Op Diensten van Algemeen Economisch Belang (DAEB) is de Wet Markt en Overheid niet van toepassing. De voorzieningenrechter van de rechtbank Rotterdam heeft in een
uitspraak van 29 mei 2015 geoordeeld dat het besluit waarmee overheden tot aanwijzing van een DAEB overgaan, openstaat voor bezwaar en beroep. Daarmee wordt aan particuliere ondernemingen die in concurrentie met overheden goederen of diensten op de markt aanbieden, een rechtsingang gegeven om voor hun belangen op te komen.

» **Wat te doen**:
A - Zet de alinea uit de leestekst over DAEB die begint met "Op Diensten van Algemeen Economisch Belang" om in een korte opsomming met de belangrijkste feiten.
B - Schrijf de leestekst over DAEB verder, aansluitend op de laatste zin.
Het materiaal speelt hierbij geen enkele rol.

» **Verzamelde gegevens**:
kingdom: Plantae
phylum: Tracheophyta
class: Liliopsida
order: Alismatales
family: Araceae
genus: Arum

---

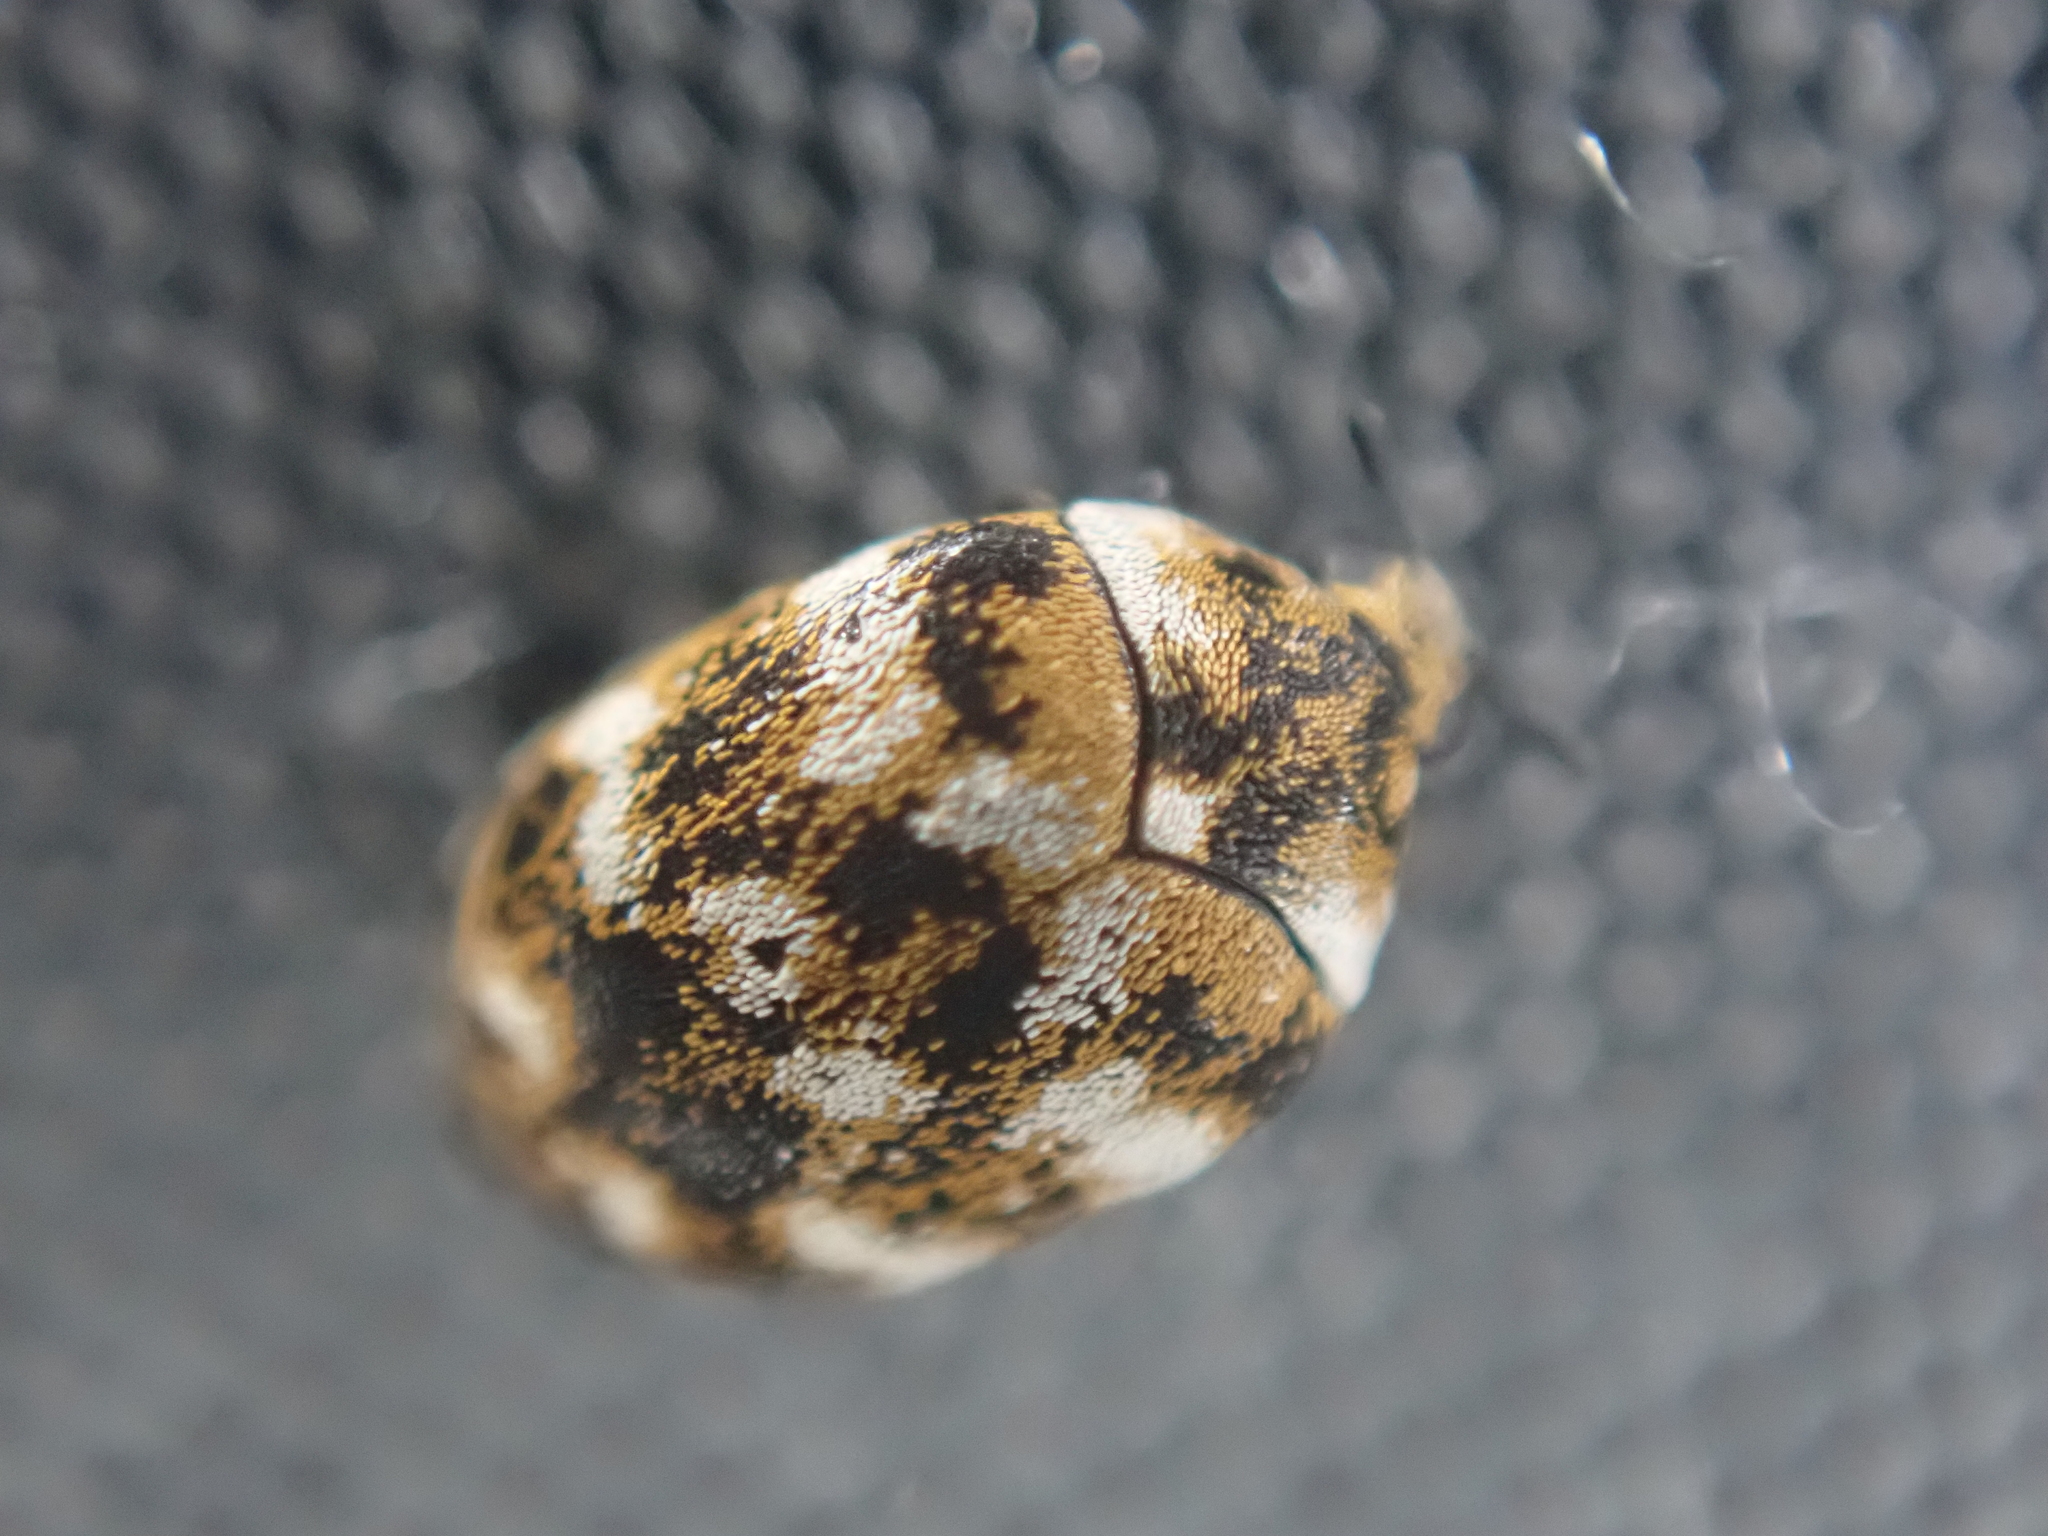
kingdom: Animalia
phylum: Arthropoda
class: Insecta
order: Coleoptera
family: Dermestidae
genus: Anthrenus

==

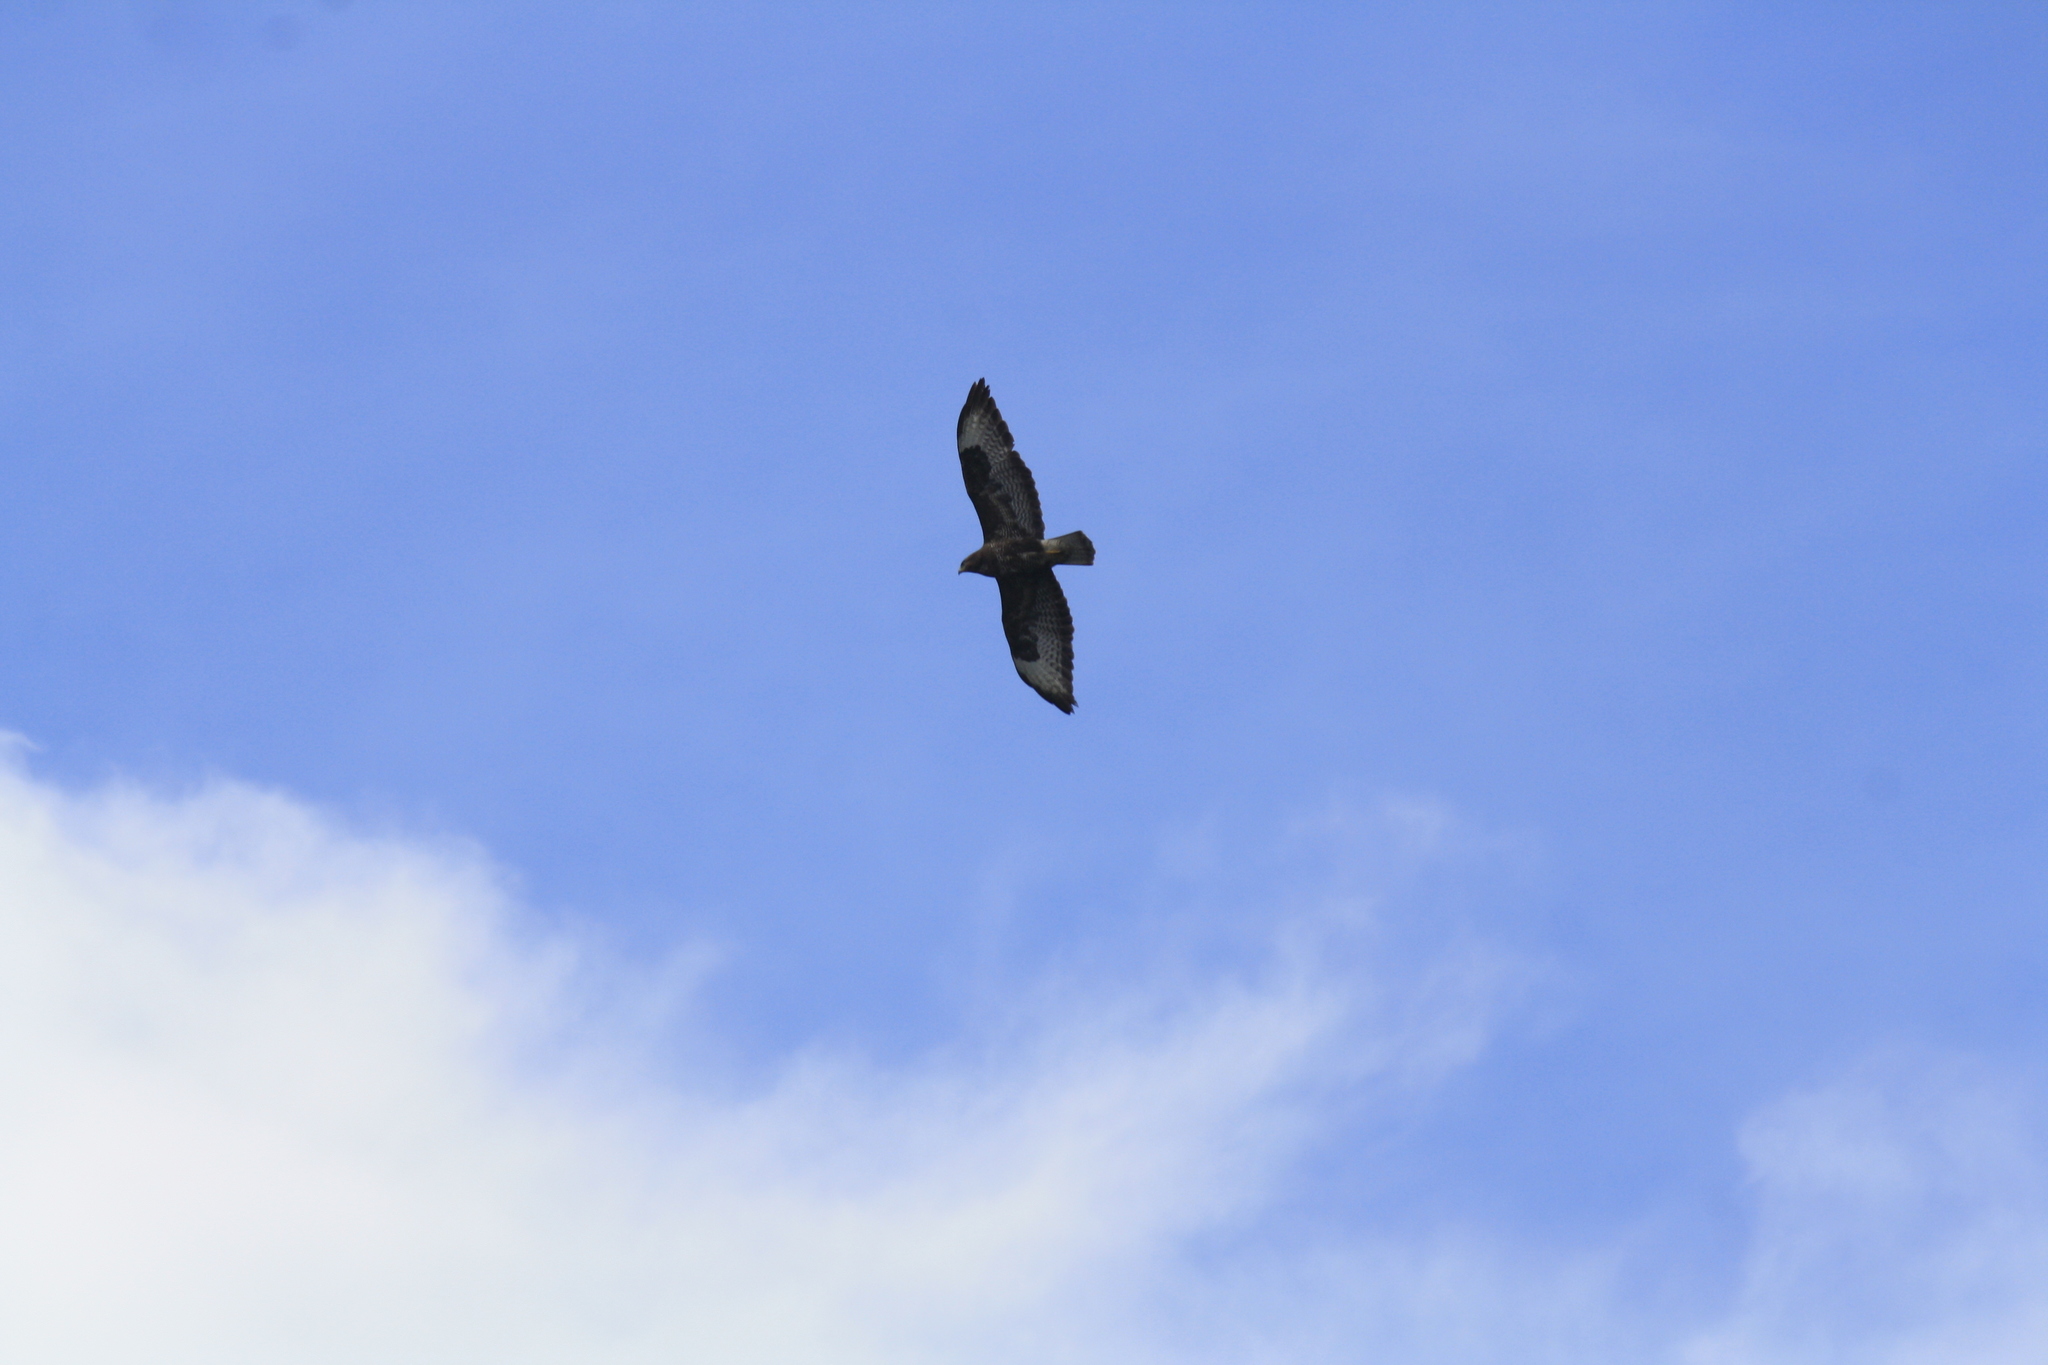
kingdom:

» **Antwoorden per opdracht**:
A -
- De Wet Markt en Overheid geldt niet voor Diensten van Algemeen Economisch Belang (DAEB).
- De voorzieningenrechter van de rechtbank Rotterdam besliste op 29 mei 2015 dat tegen een besluit tot aanwijzing van een DAEB bezwaar en beroep openstaat.
- Daardoor kunnen particuliere ondernemingen die met overheden concurreren, voor hun belangen opkomen.

B -
Achtergrond
De Wet Markt & Overheid bevat vier gedragsregels voor overheden die een gelijk speelveld moeten creëren tussen overheden/overheidsbedrijven en particuliere ondernemingen die concurrerende goederen of diensten op de markt aanbieden. Zo is een overheid onder meer verplicht om bij het aanbieden van economische activiteiten alle kosten door te berekenen aan de afnemer en is het overheden verboden om overheidsbedrijven te bevoordelen. De gedragsregels zijn echter niet van toepassing op overheidsbetrokkenheid bij het aanbieden van een DAEB. Omdat de bevoegdheid om een DAEB aan te wijzen berust bij de overheid, heeft zij (beleids)vrijheid om de Wet Markt en Overheid ten aanzien van bepaalde door haar ontplooide activiteiten buiten toepassing te verklaren. Die vrijheid is niet onbeperkt. De overheid dient ermee rekening te houden dat tegen het aanwijzingsbesluit in ieder geval bezwaar en/of beroep kan worden ingesteld.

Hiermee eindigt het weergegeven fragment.